■ PROMPT:
Line tally for the word "habrían": count the lines below that contain it and reply with the number alone.

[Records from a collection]
◇ ◇ ◇ ◇ ◇
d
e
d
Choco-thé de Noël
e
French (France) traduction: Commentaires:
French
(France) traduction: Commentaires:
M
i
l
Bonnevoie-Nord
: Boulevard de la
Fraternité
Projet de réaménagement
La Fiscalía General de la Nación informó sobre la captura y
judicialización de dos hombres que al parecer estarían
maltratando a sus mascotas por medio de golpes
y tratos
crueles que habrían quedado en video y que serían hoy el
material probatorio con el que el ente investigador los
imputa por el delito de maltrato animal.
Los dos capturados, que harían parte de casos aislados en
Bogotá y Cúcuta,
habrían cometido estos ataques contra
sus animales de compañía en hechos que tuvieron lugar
◇ ◇ ◇ ◇ ◇
■ SOLUTION TO THE EXERCISE:
2